* _Page text_:
.....
Fitting ARIMA model to Time Series Data

Time series data are prevalent across different industries, ranging from financial to airline industries. Time series analysis provides the tools for companies to generate valuable insights and predict future events. In this document, a brief explanation of ARIMA models will be presented and an example of fitting data with the Box-Jenkins method on carbon dioxide recorded in Mauna Loa.

ARIMA models

ARIMA model, short for Auto-Regressive Integrated Moving Average is fitted to time series data to understand the data or to predict future observations. ARMA models forms the basis on building more advanced models, such as GARCH and SARIMA which are used to model financial data and seasonal data respectively.

ARIMA(p,d,q) model is seperated into
1. AR(p)
2. I(d)
3. MA(q)

p and q represents the lags of ARMA model, while d represent the number of times differencing is needed to make the time series stationary.

A stationary time series is that the observation is not dependent on the time. White noise series is an example of a stationary process.

WN <- arima.sim(model = list(order = c(0, 0, 0)), n = 200)
.....
* _What needs to be done_: In the text on ARIMA models, what does d represent in an ARIMA(p,d,q) model?

(Absolute pixel coordinate data)
.....
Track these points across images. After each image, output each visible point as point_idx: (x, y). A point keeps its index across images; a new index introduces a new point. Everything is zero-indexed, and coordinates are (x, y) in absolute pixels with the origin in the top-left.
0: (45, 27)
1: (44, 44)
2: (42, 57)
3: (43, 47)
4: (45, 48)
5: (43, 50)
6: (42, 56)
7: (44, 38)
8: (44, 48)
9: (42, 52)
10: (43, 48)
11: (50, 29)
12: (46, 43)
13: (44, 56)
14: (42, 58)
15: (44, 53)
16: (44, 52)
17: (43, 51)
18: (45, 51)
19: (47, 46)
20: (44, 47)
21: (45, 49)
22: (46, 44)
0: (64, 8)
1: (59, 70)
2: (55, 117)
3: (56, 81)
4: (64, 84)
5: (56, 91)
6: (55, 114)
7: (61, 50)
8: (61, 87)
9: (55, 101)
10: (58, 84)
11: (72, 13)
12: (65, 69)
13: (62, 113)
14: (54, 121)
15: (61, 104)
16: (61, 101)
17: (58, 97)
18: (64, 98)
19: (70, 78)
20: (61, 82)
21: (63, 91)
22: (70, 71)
.....
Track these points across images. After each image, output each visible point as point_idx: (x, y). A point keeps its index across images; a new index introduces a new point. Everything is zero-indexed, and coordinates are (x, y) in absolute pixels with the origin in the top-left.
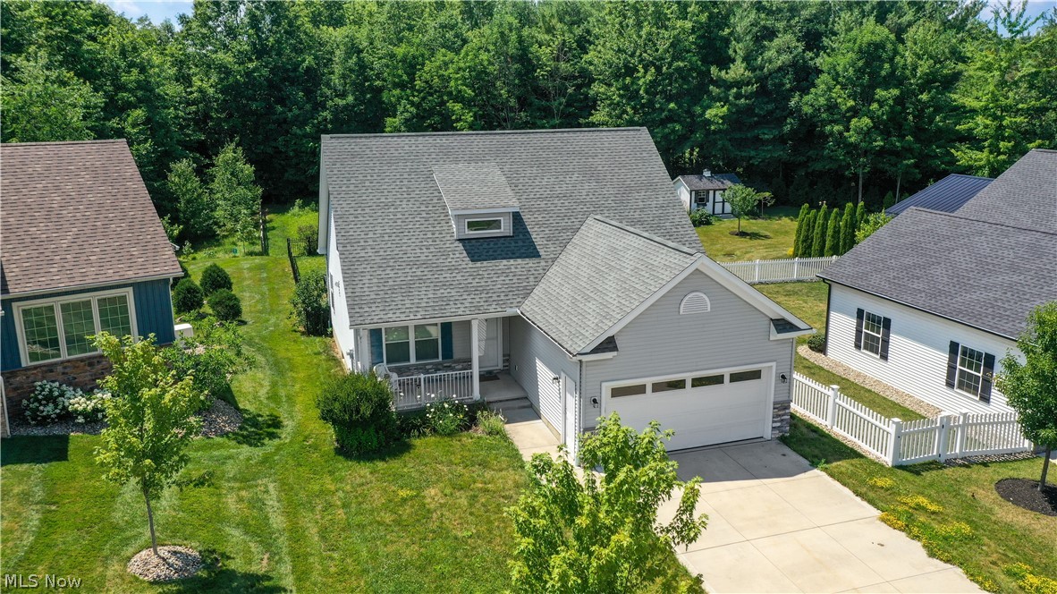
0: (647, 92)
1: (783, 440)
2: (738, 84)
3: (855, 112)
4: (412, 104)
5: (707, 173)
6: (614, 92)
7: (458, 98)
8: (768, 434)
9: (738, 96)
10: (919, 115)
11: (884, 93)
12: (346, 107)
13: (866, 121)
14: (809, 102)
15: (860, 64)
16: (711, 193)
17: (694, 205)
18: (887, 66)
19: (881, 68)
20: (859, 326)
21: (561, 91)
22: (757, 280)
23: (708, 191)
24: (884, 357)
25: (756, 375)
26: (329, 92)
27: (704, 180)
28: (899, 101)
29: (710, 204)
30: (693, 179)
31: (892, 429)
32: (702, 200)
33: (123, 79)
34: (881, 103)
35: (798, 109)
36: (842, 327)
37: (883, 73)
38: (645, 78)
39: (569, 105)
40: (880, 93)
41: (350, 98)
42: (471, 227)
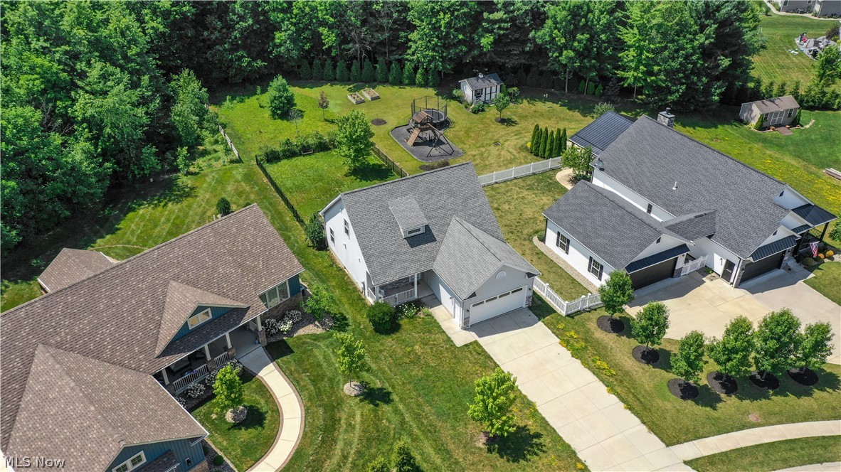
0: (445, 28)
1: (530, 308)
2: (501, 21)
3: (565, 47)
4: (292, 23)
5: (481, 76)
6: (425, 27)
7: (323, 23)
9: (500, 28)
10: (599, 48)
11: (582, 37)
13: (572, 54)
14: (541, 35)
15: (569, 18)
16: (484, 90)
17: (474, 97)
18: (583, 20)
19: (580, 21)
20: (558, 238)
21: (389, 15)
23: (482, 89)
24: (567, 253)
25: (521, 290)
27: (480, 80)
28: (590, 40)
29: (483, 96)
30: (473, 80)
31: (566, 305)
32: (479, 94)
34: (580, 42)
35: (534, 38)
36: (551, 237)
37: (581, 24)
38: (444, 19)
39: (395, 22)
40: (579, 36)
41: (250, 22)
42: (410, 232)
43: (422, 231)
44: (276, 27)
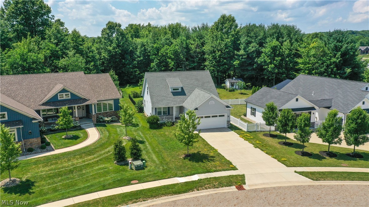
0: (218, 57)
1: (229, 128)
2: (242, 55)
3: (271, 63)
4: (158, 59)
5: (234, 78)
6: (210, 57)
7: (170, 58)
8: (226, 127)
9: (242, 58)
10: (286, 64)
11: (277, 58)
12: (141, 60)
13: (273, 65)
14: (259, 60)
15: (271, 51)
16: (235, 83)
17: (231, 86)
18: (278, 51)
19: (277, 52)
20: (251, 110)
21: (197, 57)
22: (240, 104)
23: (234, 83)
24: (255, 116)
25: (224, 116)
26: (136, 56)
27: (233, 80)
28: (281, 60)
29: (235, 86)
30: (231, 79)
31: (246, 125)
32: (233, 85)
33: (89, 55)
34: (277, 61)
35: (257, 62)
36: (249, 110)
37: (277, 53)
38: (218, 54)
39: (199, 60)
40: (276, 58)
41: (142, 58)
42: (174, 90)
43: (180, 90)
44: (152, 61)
.....
* _Solution to the problem_: The number of times differencing is needed to make the time series stationary.